* _EXERCISE PROMPT_
When you reach the line in the listing below that contains "#c2c8c5; stroke-width: 24", begin returning lines exactly as written, and stop after the line that contains "#fbfcfc; stroke-width: 12". Return no other lines.

* _LISTED RECORDS_
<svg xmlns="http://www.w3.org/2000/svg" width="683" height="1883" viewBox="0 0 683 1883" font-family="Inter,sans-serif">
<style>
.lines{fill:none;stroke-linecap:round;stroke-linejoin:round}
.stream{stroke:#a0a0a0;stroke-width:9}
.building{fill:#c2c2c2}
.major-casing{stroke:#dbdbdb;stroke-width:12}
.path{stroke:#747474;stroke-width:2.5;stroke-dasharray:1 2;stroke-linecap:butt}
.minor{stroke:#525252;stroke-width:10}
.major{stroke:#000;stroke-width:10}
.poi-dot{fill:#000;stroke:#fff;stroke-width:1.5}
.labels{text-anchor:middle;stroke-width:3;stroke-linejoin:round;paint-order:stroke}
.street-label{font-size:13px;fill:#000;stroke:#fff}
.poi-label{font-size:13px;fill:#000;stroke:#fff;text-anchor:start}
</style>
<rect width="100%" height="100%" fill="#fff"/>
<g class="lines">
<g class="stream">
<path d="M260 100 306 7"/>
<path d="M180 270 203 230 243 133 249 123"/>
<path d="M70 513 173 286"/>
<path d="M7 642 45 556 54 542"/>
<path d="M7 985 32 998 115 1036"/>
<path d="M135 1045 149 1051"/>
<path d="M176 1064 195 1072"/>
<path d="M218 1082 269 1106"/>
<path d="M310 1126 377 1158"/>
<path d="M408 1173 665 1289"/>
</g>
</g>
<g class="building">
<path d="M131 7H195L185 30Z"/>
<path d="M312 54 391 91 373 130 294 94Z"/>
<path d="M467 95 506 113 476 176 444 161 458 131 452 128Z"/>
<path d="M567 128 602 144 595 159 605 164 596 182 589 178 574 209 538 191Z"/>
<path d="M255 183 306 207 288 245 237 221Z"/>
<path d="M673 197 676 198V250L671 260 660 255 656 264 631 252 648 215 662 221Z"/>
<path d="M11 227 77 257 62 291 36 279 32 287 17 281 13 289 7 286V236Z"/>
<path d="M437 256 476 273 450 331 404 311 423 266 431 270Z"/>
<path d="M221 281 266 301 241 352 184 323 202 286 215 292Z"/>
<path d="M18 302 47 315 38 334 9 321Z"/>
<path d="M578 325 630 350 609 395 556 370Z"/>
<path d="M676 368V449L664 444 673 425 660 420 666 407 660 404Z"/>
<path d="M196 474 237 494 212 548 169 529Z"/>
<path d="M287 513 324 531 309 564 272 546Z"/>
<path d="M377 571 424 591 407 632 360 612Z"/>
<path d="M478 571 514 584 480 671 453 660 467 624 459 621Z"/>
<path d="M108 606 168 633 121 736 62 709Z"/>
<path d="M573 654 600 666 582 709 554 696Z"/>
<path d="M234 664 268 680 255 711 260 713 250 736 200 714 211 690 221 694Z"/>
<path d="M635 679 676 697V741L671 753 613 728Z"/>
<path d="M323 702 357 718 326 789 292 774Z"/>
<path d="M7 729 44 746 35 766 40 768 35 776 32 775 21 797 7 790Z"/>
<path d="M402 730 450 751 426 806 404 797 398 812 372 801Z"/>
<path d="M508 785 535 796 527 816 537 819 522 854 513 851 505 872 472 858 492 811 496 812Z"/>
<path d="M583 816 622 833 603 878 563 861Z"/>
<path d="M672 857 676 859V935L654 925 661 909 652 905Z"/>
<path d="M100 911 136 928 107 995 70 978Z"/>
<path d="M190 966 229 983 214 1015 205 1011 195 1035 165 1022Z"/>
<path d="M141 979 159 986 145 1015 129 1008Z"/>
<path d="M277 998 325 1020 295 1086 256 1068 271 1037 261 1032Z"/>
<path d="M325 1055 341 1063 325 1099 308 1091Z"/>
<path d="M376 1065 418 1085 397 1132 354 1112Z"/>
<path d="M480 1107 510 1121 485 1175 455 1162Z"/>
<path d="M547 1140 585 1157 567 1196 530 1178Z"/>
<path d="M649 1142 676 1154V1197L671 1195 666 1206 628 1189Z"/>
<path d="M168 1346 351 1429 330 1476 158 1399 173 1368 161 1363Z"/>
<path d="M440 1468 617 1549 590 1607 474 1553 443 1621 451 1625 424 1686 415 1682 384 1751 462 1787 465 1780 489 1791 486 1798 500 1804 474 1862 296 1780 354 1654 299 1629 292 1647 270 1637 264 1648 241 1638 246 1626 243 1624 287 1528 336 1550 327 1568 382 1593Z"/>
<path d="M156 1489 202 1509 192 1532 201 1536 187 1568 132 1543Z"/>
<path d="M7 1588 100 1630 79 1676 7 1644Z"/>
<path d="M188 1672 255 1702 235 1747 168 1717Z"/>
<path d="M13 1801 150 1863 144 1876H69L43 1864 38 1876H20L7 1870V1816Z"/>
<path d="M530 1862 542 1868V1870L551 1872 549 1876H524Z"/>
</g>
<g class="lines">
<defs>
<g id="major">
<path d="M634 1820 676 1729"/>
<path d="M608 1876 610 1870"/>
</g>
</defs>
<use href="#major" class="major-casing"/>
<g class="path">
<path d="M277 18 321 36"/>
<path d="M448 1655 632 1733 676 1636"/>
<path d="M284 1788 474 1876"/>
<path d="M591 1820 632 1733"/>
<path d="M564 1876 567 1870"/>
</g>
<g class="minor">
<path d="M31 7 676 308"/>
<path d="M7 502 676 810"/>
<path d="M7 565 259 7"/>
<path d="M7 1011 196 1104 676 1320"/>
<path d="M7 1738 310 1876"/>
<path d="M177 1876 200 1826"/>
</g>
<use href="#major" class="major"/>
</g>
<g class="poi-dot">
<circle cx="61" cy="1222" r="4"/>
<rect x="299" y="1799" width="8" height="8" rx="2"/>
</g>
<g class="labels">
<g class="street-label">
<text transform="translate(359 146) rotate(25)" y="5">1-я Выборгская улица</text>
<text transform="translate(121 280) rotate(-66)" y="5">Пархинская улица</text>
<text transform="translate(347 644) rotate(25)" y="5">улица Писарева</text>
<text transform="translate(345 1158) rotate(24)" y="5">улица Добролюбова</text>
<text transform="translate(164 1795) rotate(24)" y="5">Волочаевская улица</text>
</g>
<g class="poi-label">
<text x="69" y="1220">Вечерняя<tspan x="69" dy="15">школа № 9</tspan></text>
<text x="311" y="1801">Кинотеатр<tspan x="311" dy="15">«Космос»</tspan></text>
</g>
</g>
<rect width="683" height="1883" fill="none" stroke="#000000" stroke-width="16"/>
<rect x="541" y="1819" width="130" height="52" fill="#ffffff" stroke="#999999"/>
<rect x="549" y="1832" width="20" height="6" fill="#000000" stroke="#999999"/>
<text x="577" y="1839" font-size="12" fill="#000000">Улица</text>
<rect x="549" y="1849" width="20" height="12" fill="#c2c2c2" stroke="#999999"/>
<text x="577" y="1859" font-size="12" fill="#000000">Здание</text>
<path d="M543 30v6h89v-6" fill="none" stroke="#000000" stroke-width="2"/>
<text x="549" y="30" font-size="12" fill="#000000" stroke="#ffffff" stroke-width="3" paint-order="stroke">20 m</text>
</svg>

---

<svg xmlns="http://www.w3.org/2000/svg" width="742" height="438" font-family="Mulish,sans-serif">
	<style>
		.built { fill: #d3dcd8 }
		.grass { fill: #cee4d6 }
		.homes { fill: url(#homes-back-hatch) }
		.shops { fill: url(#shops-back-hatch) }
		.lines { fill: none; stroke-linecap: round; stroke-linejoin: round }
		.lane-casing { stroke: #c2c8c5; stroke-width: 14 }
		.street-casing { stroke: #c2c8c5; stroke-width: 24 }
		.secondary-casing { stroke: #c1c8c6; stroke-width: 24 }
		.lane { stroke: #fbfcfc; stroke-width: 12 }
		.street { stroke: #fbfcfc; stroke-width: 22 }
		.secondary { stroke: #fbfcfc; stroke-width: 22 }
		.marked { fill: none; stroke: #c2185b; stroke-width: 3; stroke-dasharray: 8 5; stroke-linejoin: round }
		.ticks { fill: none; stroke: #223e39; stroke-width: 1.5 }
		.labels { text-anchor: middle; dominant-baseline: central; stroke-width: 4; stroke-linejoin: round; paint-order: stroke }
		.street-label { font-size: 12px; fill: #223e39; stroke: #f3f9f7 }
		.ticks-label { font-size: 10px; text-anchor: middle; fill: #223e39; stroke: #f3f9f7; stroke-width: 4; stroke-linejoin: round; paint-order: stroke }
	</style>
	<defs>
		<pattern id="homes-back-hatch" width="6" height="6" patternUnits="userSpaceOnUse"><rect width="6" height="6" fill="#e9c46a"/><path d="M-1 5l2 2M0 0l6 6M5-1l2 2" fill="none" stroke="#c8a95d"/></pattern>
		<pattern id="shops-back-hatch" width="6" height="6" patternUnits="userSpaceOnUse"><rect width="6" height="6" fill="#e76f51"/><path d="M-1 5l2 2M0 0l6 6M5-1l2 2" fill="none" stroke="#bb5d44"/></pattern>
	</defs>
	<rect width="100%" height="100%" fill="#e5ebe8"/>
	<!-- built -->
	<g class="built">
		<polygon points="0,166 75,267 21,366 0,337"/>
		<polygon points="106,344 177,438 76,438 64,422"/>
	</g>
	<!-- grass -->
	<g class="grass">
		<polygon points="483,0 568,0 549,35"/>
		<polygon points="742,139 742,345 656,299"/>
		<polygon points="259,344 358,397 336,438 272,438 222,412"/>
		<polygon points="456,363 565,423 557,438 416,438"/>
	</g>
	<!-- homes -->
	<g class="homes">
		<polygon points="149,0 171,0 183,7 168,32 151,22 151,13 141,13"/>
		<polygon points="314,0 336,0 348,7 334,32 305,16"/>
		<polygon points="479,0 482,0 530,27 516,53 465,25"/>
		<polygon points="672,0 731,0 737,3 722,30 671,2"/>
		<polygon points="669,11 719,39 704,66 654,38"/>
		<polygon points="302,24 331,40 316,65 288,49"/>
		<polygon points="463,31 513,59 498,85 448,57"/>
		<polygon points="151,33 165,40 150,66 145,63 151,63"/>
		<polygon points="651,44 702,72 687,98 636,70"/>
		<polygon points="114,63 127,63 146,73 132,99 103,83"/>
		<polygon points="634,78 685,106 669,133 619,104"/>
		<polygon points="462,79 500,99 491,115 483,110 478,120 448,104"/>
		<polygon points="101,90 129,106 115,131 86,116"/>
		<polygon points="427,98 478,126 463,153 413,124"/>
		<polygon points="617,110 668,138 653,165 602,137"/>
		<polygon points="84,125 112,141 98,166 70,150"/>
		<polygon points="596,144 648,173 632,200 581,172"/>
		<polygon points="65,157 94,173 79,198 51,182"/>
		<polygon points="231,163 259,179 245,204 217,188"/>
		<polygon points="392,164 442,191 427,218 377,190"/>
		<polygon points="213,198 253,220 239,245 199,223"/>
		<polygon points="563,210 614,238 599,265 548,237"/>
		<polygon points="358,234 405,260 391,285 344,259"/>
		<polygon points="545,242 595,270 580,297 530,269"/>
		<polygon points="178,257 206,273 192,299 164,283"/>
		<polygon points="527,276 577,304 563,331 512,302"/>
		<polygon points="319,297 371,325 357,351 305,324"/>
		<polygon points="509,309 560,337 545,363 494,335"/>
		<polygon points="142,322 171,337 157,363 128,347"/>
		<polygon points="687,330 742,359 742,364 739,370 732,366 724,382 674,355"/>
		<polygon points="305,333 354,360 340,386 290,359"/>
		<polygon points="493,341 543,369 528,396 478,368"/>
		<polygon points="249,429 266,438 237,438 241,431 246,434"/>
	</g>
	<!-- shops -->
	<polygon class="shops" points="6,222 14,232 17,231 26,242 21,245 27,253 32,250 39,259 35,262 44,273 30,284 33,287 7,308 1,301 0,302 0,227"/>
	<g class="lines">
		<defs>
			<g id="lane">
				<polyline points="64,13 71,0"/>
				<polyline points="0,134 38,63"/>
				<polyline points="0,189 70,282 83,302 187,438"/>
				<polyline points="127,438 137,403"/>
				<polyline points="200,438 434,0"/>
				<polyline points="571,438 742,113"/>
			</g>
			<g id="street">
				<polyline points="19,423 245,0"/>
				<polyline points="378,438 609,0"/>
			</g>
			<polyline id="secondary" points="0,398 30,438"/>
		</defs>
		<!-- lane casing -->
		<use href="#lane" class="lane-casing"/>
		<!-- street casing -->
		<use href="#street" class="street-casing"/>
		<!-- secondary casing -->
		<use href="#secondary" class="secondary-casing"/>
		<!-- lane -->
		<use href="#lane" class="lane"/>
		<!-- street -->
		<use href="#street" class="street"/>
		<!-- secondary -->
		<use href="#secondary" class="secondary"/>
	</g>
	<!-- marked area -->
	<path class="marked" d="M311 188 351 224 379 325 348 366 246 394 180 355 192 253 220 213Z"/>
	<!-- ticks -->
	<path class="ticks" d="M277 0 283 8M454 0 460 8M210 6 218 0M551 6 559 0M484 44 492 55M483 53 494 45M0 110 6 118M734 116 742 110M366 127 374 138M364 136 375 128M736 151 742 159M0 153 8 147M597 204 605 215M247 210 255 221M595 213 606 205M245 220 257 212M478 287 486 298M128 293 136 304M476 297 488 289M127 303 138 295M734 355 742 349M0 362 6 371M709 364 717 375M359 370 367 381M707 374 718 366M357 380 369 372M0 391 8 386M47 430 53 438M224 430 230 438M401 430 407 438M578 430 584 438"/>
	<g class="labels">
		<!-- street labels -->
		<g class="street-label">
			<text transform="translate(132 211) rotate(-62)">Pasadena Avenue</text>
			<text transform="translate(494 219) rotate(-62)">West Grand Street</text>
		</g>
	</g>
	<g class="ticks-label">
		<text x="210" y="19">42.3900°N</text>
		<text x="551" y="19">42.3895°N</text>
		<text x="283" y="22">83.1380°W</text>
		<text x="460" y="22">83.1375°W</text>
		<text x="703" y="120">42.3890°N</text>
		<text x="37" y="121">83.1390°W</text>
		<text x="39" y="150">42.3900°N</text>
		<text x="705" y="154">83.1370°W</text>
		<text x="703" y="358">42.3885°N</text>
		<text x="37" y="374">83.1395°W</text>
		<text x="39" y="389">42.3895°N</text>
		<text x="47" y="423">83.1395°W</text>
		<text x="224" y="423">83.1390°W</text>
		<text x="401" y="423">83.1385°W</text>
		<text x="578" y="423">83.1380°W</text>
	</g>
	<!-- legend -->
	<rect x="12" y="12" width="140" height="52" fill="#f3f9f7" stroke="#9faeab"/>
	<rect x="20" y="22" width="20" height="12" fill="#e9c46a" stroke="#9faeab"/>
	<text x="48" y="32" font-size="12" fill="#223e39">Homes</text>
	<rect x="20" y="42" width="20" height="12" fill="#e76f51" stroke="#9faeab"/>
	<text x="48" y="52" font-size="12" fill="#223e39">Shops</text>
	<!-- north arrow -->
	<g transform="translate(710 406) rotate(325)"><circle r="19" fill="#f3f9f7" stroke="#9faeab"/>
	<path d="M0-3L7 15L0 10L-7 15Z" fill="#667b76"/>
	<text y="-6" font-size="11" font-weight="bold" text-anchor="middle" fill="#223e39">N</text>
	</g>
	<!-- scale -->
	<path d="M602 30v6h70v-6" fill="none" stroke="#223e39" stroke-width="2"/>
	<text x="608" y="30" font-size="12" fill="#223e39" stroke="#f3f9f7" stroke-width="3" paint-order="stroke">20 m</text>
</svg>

* _REPLY TO THE TASK_
		.street-casing { stroke: #c2c8c5; stroke-width: 24 }
		.secondary-casing { stroke: #c1c8c6; stroke-width: 24 }
		.lane { stroke: #fbfcfc; stroke-width: 12 }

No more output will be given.